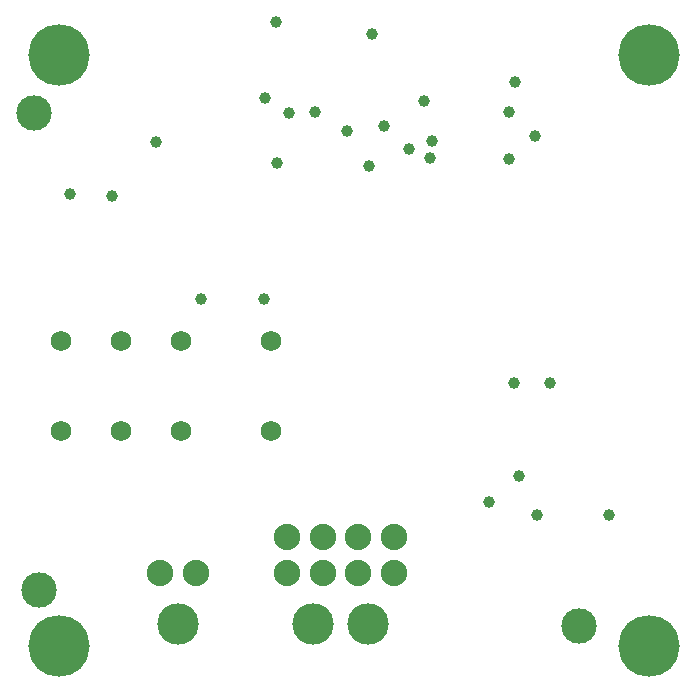
<source format=gbs>
G04*
G04 #@! TF.GenerationSoftware,Altium Limited,Altium Designer,21.6.4 (81)*
G04*
G04 Layer_Color=16711935*
%FSLAX25Y25*%
%MOIN*%
G70*
G04*
G04 #@! TF.SameCoordinates,C5008740-255C-4452-9732-2E8642EA51F4*
G04*
G04*
G04 #@! TF.FilePolarity,Negative*
G04*
G01*
G75*
%ADD53C,0.11811*%
%ADD54C,0.20485*%
%ADD55C,0.02800*%
%ADD56C,0.08800*%
%ADD57C,0.13811*%
%ADD58C,0.06800*%
%ADD59C,0.03950*%
D53*
X240000Y245000D02*
D03*
X420000Y233000D02*
D03*
X238500Y404000D02*
D03*
D54*
X246575Y226575D02*
D03*
X443425Y423425D02*
D03*
X246575D02*
D03*
X443425Y226575D02*
D03*
D55*
X246575Y235075D02*
D03*
X255075Y226575D02*
D03*
X252575Y232575D02*
D03*
X246575Y218075D02*
D03*
X238075Y226575D02*
D03*
X240575Y232575D02*
D03*
Y220575D02*
D03*
X252575D02*
D03*
X443425Y431925D02*
D03*
X451925Y423425D02*
D03*
X449425Y429425D02*
D03*
X443425Y414925D02*
D03*
X434925Y423425D02*
D03*
X437425Y429425D02*
D03*
Y417425D02*
D03*
X449425D02*
D03*
X246575Y431925D02*
D03*
X255075Y423425D02*
D03*
X252575Y429425D02*
D03*
X246575Y414925D02*
D03*
X238075Y423425D02*
D03*
X240575Y429425D02*
D03*
Y417425D02*
D03*
X252575D02*
D03*
X443425Y235075D02*
D03*
X451925Y226575D02*
D03*
X449425Y232575D02*
D03*
X443425Y218075D02*
D03*
X434925Y226575D02*
D03*
X437425Y232575D02*
D03*
Y220575D02*
D03*
X449425D02*
D03*
D56*
X280512Y250984D02*
D03*
X292323D02*
D03*
X334646Y262803D02*
D03*
X346457D02*
D03*
X334646Y250984D02*
D03*
X346457D02*
D03*
X358268D02*
D03*
Y262803D02*
D03*
X322835Y250984D02*
D03*
Y262803D02*
D03*
D57*
X286417Y233984D02*
D03*
X349803D02*
D03*
X331299D02*
D03*
D58*
X247402Y328228D02*
D03*
Y298228D02*
D03*
X267402Y328228D02*
D03*
Y298228D02*
D03*
X287402Y328228D02*
D03*
Y298228D02*
D03*
X317402Y328228D02*
D03*
Y298228D02*
D03*
D59*
X318925Y434425D02*
D03*
X250500Y377000D02*
D03*
X264500Y376500D02*
D03*
X370500Y389000D02*
D03*
X363500Y392000D02*
D03*
X350000Y386500D02*
D03*
X355230Y399771D02*
D03*
X342581Y398159D02*
D03*
X319500Y387500D02*
D03*
X371070Y394834D02*
D03*
X368500Y408000D02*
D03*
X279067Y394584D02*
D03*
X332000Y404425D02*
D03*
X323500Y404000D02*
D03*
X315500Y409000D02*
D03*
X351000Y430500D02*
D03*
X294000Y342000D02*
D03*
X315000D02*
D03*
X405512Y396654D02*
D03*
X398622Y414370D02*
D03*
X396654Y404528D02*
D03*
Y388779D02*
D03*
X398500Y314000D02*
D03*
X410500D02*
D03*
X400166Y283013D02*
D03*
X430000Y270000D02*
D03*
X406111Y270048D02*
D03*
X390000Y274500D02*
D03*
M02*

</source>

*Description of the task*:
Each entry must be retyped word for word, with every image omitted.

*Answer section*:
<source format=gbs>
G04*
G04 #@! TF.GenerationSoftware,Altium Limited,Altium Designer,21.6.4 (81)*
G04*
G04 Layer_Color=16711935*
%FSLAX25Y25*%
%MOIN*%
G70*
G04*
G04 #@! TF.SameCoordinates,C5008740-255C-4452-9732-2E8642EA51F4*
G04*
G04*
G04 #@! TF.FilePolarity,Negative*
G04*
G01*
G75*
%ADD53C,0.11811*%
%ADD54C,0.20485*%
%ADD55C,0.02800*%
%ADD56C,0.08800*%
%ADD57C,0.13811*%
%ADD58C,0.06800*%
%ADD59C,0.03950*%
D53*
X240000Y245000D02*
D03*
X420000Y233000D02*
D03*
X238500Y404000D02*
D03*
D54*
X246575Y226575D02*
D03*
X443425Y423425D02*
D03*
X246575D02*
D03*
X443425Y226575D02*
D03*
D55*
X246575Y235075D02*
D03*
X255075Y226575D02*
D03*
X252575Y232575D02*
D03*
X246575Y218075D02*
D03*
X238075Y226575D02*
D03*
X240575Y232575D02*
D03*
Y220575D02*
D03*
X252575D02*
D03*
X443425Y431925D02*
D03*
X451925Y423425D02*
D03*
X449425Y429425D02*
D03*
X443425Y414925D02*
D03*
X434925Y423425D02*
D03*
X437425Y429425D02*
D03*
Y417425D02*
D03*
X449425D02*
D03*
X246575Y431925D02*
D03*
X255075Y423425D02*
D03*
X252575Y429425D02*
D03*
X246575Y414925D02*
D03*
X238075Y423425D02*
D03*
X240575Y429425D02*
D03*
Y417425D02*
D03*
X252575D02*
D03*
X443425Y235075D02*
D03*
X451925Y226575D02*
D03*
X449425Y232575D02*
D03*
X443425Y218075D02*
D03*
X434925Y226575D02*
D03*
X437425Y232575D02*
D03*
Y220575D02*
D03*
X449425D02*
D03*
D56*
X280512Y250984D02*
D03*
X292323D02*
D03*
X334646Y262803D02*
D03*
X346457D02*
D03*
X334646Y250984D02*
D03*
X346457D02*
D03*
X358268D02*
D03*
Y262803D02*
D03*
X322835Y250984D02*
D03*
Y262803D02*
D03*
D57*
X286417Y233984D02*
D03*
X349803D02*
D03*
X331299D02*
D03*
D58*
X247402Y328228D02*
D03*
Y298228D02*
D03*
X267402Y328228D02*
D03*
Y298228D02*
D03*
X287402Y328228D02*
D03*
Y298228D02*
D03*
X317402Y328228D02*
D03*
Y298228D02*
D03*
D59*
X318925Y434425D02*
D03*
X250500Y377000D02*
D03*
X264500Y376500D02*
D03*
X370500Y389000D02*
D03*
X363500Y392000D02*
D03*
X350000Y386500D02*
D03*
X355230Y399771D02*
D03*
X342581Y398159D02*
D03*
X319500Y387500D02*
D03*
X371070Y394834D02*
D03*
X368500Y408000D02*
D03*
X279067Y394584D02*
D03*
X332000Y404425D02*
D03*
X323500Y404000D02*
D03*
X315500Y409000D02*
D03*
X351000Y430500D02*
D03*
X294000Y342000D02*
D03*
X315000D02*
D03*
X405512Y396654D02*
D03*
X398622Y414370D02*
D03*
X396654Y404528D02*
D03*
Y388779D02*
D03*
X398500Y314000D02*
D03*
X410500D02*
D03*
X400166Y283013D02*
D03*
X430000Y270000D02*
D03*
X406111Y270048D02*
D03*
X390000Y274500D02*
D03*
M02*

</source>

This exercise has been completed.